Written problem ::
Pick up the passage on film industry facilities and the proposed Film Centre where it stops, and continue it in the same formal register.

Selected passage ::
MOPPAN noted that very few state-of-the-art equipment exist as part of the production facilities in the industry. The cinema infrastructure among others, such as equipment and theatres have equally been abandoned to decay or converted to warehouses, banks, shopping malls and venues for religious worship, etc. The new phenomenon of the home video production therefore does not enjoy the communal conviviality which was the order of the day in the cinema era. In the same vein, production, distribution and exhibition facilities in the film industry are virtually non-existent.

Note must however be taken of the effort of private sector investors who are already financing a few standard film exhibition centres across some major cities of the country in an attempt to revive the film exhibition and cinema going culture. There are also a chain of video rental outlets and viewing centres in the urban centres and in some rural areas of the country, operating on the fringe. Most of these structures and facilities are nonetheless expected to be beneficiaries of the Film Centre.

The Centre, to be administered by Professional Guilds and Associations, will in its policy thrust seek to collaborate with the World Bank, the Government and other motion picture equipment and film stock manufacturers from different parts of the world for the establishment of factories or sales offices in the country, with adequate discount or waiver incentives to attract their participation.

Provided material ::
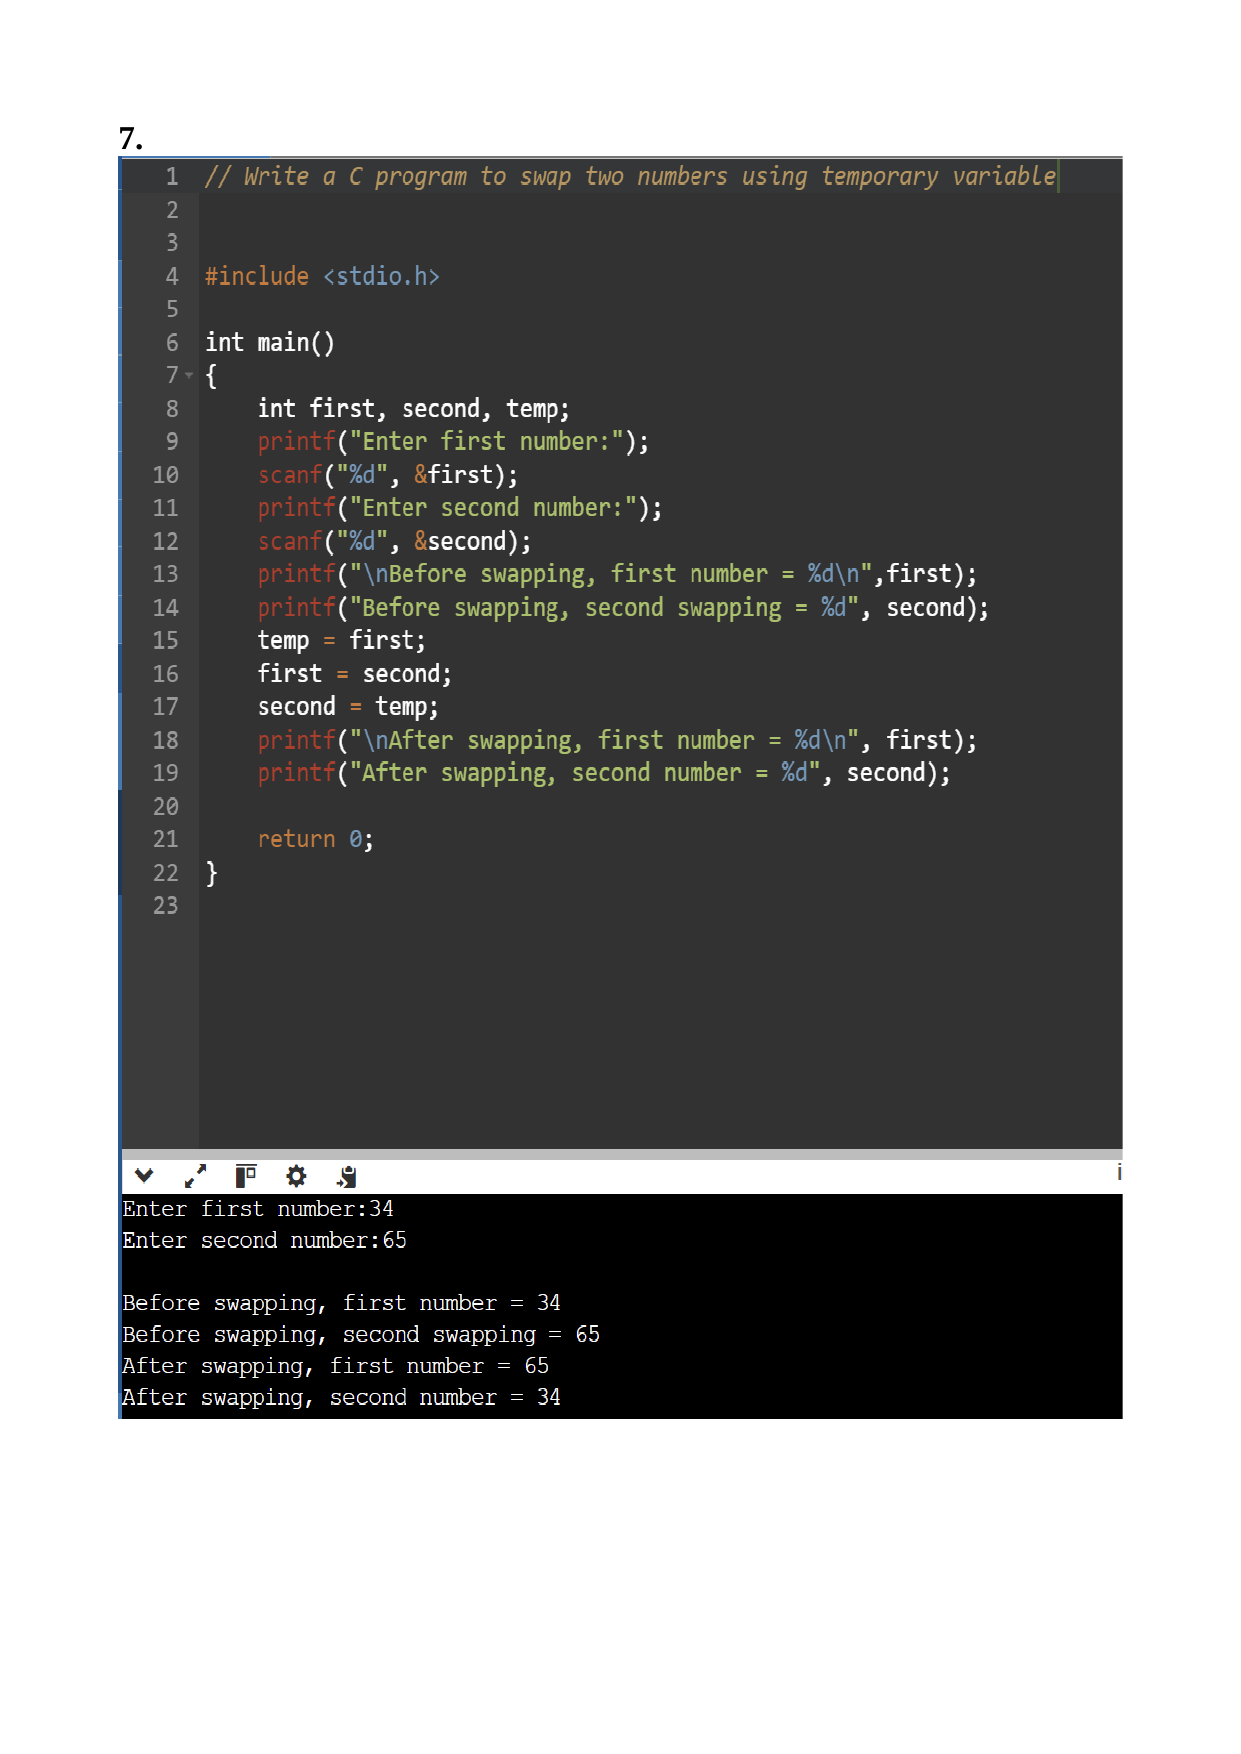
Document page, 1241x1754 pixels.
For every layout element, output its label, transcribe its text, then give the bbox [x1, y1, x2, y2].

text 7. [118, 118, 1122, 156]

Task result ::
b. Production
MOPPAN observes that Nigeria is unarguably one of the highest producers of film titles in the world, with over two thousand video movies per annum. In its view, the establishment of the Centre would give Guilds and Associations the capacity to address the problems of technical and content quality, format, standards, professionalism, aesthetic appeal and of course, finance are some of the challenges facing the industry today.

Film production encompasses several processes of transforming a story or subject matter from idea to a finished product. With the establishment of the Centre’s Film Village and Sound Stage, it is hoped that the above stated problems about motion picture production would be mitigated to the barest minimum. It is worthy of note that the Nigeria Film Institute under the NFC is building a Sound Stage presently for students of Film. It will only be logical that such facilities are available in the industry so that upon graduation, they will find the facilities ready at the workplaces.

c. Distribution, Exhibition and Marketing
MOPPAN observes the absence of effective structure and efficient and organised distribution network in Nigeria.

The Centres Film distribution, Exhibition and Marketing Office will work with the NFVCB to facilitate an enabling environment to encourage public-private partnership to enhance an organised and efficient distribution and marketing network.

d. Training and Capacity Building

MOPPAN notes that it has become imperative for practitioners to possess a certain basic qualification that is recognised and acceptable by all stakeholders nationwide to bridge the yawning gap created by dearth of requisite skills in the industry.

Without training and capacity building therefore, it is difficult to maintain standards and ensure the regular supply of the needed manpower to feed the development needs of the industry.

The Centre will establish a Film Resource Academy. It will also work with the Government-owned National Film Institute in Jos and other training institutions like the Nigerian Universities and initiatives by stakeholders by encouraging them to function adequately and provide the service(s) needed in this sub-sector.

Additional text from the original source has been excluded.